Como ha señalado Kojève, cuando la lógica general de igualdad que subyace en
las luchas individuales por reconocimiento se vuelve aparente, se crea la impresión de
que estas luchas hasta cierto punto han perdido su verdadera seriedad y explosividad. Es
por ello que antes de la Segunda Guerra mundial, Kojève podía hablar del fin de la
historia -en el sentido de la historia política de las luchas por reconocimiento-. A partir
de entonces, este discurso acerca del fin de la historia marcó particularmente a la escena
artística. Las personas refieren constantemente al fin de la historia del arte, para señalar
que hoy todas las formas y cosas son “en principio” consideradas obras de arte.

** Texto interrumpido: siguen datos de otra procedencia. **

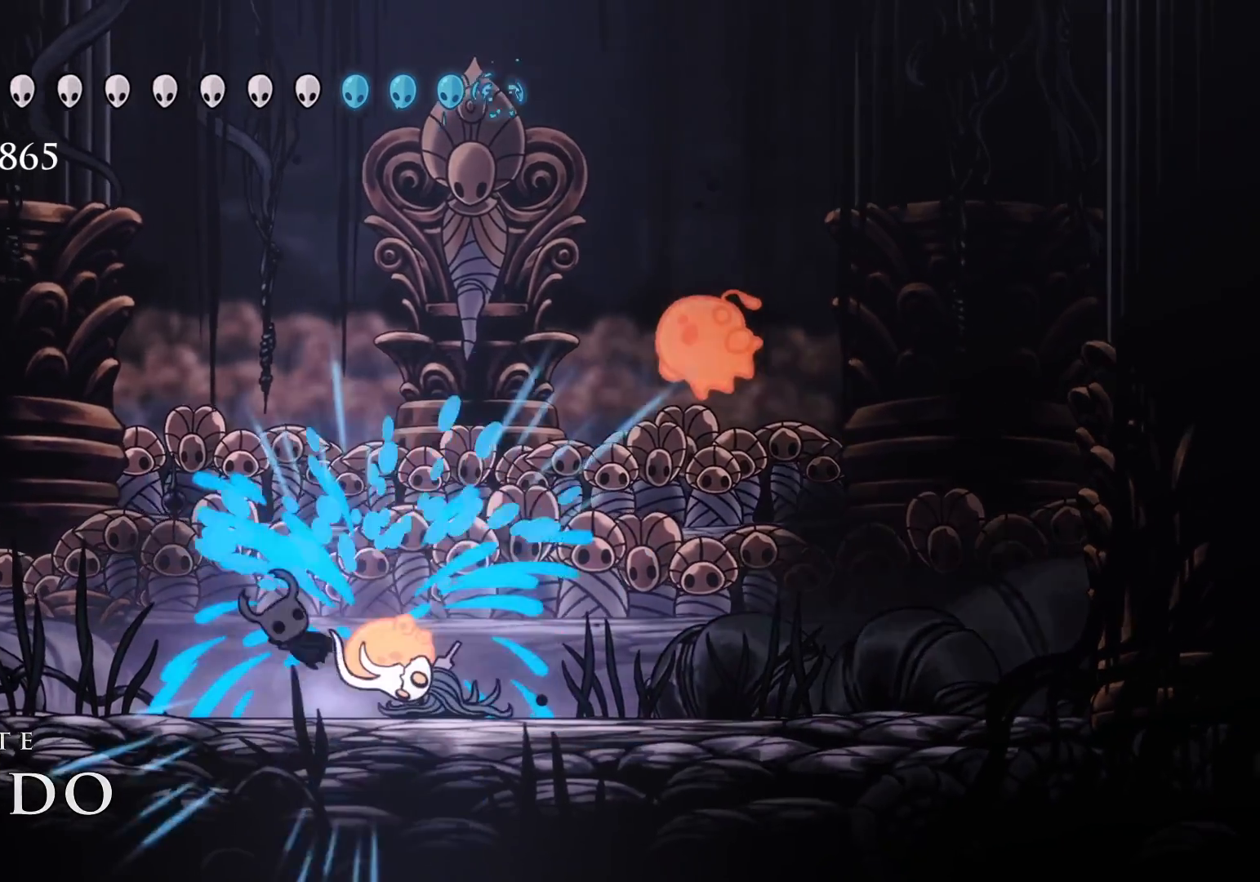
{"keys": ["f"], "mouse": [], "events": [[283, "mouse_left", "down"], [416, "mouse_left", "up"]]}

Bajo esta
premisa, la lucha por el reconocimiento y la igualdad en el arte llegó a su fin lógico -y se
ha vuelto obsoleto y superfluo-. Si, como argumentan, todas las imágenes saben de su
igual valor, esto privaría al artista de la posibilidad de romper tabúes, provocar,
shockear, o extender los límites de lo aceptable. Si este fuera el caso, el régimen de
igualdad de derechos de todas las imágenes tendría que ser considerado no solo como el
telos de la lógica de la historia del arte moderno, sino también su negación última.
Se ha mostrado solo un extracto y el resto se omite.